Dans un communiqué, le Ministère de la Justice (MJ) annonce que la plateforme est en « plein fonctionnement » depuis la semaine dernière, permettant « aux victimes de crimes violents et de violence domestique de présenter, de manière plus simple, rapide et sécurisée, des demandes d’avance sur l’indemnisation par l’État ».
Une source du MJ a expliqué que la plateforme a été en phase de test jusqu’au 15 décembre et est devenue opérationnelle début janvier, mais qu’elle ne fonctionne pleinement que depuis la semaine dernière après les derniers ajustements.
La plateforme est accessible via le site internet de la Commission de Protection aux Victimes de Crimes (CPVC) et a été « conçue avec un objectif clair centré sur les victimes », déclare le Ministère de la Justice.
« Elle répond aux besoins de ceux qui se trouvent dans une situation de vulnérabilité particulière, réduit la bureaucratie et simplifie le contact avec l’État, sans exiger des connaissances techniques ou des enregistrements complexes », lit-on dans le communiqué.

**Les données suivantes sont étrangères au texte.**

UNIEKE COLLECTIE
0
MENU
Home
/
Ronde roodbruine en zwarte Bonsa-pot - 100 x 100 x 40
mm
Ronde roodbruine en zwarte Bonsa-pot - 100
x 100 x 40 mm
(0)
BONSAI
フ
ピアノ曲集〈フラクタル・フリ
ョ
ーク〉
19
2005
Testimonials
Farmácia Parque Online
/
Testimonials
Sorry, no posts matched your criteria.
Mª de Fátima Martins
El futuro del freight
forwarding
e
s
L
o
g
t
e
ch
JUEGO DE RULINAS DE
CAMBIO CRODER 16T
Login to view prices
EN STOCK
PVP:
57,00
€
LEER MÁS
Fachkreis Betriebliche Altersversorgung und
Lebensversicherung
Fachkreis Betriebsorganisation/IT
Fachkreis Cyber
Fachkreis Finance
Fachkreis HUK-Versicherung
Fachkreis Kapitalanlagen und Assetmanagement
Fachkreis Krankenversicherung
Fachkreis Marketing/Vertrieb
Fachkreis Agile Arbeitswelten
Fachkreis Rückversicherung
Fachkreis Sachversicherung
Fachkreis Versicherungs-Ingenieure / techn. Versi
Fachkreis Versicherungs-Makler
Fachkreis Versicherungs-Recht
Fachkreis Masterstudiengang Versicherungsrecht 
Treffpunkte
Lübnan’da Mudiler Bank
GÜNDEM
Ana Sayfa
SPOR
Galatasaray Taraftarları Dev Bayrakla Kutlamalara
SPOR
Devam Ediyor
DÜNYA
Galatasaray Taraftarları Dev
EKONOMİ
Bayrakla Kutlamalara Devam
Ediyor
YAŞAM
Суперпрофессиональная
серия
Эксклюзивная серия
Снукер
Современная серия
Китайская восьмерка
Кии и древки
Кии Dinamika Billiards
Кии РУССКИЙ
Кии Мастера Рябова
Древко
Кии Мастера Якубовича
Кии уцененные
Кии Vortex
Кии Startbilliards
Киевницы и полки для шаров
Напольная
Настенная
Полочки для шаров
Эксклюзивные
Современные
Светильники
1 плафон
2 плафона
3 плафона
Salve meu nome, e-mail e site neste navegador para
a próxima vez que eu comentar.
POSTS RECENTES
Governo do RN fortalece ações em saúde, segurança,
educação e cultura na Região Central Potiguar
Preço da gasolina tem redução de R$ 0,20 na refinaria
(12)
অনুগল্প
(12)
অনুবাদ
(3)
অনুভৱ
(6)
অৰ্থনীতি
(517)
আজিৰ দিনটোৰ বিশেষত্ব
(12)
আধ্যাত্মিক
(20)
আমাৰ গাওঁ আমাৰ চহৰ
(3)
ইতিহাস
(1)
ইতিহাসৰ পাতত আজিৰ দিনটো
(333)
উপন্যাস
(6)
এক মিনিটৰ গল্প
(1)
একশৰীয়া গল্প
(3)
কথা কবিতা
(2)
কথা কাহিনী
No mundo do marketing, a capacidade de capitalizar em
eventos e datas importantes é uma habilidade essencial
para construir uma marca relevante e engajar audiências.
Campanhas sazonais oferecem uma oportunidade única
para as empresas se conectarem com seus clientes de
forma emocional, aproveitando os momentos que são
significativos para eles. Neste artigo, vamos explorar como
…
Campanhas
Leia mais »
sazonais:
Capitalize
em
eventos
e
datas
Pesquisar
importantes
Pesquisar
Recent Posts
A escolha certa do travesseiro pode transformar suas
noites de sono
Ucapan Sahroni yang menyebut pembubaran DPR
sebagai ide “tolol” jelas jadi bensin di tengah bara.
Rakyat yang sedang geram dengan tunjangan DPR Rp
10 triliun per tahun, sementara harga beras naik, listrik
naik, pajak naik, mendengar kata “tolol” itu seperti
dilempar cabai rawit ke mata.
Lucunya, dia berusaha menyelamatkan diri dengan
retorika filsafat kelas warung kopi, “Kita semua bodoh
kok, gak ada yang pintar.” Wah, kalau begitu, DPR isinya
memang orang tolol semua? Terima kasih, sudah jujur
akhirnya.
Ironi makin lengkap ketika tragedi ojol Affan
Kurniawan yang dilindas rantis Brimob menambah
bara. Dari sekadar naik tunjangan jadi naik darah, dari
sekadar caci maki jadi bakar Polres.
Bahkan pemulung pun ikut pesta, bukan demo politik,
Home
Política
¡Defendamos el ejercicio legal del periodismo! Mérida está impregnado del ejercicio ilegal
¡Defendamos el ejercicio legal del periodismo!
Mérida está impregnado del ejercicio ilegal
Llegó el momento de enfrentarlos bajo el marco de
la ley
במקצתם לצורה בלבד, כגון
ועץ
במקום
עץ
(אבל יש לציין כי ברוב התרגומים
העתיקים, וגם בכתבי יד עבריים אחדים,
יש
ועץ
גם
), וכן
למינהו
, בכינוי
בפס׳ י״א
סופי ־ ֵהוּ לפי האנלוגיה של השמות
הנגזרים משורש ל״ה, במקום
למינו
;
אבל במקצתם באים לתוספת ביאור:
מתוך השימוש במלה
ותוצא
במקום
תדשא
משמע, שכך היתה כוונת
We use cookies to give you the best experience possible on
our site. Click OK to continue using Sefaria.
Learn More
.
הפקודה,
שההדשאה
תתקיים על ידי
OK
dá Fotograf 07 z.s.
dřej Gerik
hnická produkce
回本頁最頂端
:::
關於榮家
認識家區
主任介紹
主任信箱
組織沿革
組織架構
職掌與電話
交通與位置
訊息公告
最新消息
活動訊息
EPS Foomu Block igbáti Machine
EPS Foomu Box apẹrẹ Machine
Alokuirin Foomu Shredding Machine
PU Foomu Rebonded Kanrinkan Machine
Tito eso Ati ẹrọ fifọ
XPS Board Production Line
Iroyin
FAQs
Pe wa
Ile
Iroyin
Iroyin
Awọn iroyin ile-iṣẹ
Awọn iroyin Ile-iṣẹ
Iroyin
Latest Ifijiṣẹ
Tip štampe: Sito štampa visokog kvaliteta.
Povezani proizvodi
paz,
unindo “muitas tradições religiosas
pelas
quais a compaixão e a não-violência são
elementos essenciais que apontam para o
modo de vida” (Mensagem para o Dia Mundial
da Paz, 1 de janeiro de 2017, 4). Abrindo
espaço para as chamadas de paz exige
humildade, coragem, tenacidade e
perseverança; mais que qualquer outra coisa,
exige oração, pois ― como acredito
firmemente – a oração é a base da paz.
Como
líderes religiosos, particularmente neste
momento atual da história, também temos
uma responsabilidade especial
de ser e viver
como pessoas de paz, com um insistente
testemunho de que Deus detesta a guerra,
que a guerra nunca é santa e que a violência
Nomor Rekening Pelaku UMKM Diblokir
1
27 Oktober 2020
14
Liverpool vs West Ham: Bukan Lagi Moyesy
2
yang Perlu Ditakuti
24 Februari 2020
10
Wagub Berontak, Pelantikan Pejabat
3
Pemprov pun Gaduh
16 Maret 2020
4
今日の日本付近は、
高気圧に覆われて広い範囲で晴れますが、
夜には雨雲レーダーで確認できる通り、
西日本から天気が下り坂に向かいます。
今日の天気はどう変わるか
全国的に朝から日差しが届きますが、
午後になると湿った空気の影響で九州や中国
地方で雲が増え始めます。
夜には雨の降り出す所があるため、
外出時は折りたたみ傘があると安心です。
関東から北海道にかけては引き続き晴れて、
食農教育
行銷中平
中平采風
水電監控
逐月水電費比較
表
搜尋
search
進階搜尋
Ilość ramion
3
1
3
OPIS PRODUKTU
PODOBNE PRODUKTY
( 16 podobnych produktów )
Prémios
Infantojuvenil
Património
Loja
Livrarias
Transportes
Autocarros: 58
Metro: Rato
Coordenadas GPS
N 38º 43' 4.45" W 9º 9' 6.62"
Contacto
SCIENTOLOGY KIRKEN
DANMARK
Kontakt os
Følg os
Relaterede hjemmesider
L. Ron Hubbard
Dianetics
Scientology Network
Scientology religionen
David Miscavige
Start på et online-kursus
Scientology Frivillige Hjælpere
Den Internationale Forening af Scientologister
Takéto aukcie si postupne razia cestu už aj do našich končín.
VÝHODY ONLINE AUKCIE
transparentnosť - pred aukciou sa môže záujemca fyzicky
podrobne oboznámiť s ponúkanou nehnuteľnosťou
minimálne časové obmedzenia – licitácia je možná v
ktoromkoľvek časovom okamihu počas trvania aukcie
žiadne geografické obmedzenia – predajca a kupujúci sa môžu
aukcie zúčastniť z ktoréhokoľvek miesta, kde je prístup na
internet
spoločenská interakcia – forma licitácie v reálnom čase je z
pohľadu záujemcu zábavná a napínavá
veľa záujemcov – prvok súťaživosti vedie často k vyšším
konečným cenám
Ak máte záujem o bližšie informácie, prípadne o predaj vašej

Le Ministère de la Justice ajoute que « la plateforme garantit la sécurité et la confidentialité des données, grâce à un système unique, organisé et entièrement contrôlé par la CPVC ».
De cette manière, souligne le communiqué, le processus est entièrement réalisé électroniquement, « éliminant le papier et les déplacements inutiles et permettant une communication plus directe et plus rapide entre la CPVC et les victimes ».
Le Ministère précise également que, malgré la création de cette plateforme, les victimes peuvent toujours faire la demande de réception de l’indemnisation en personne ou par voie postale.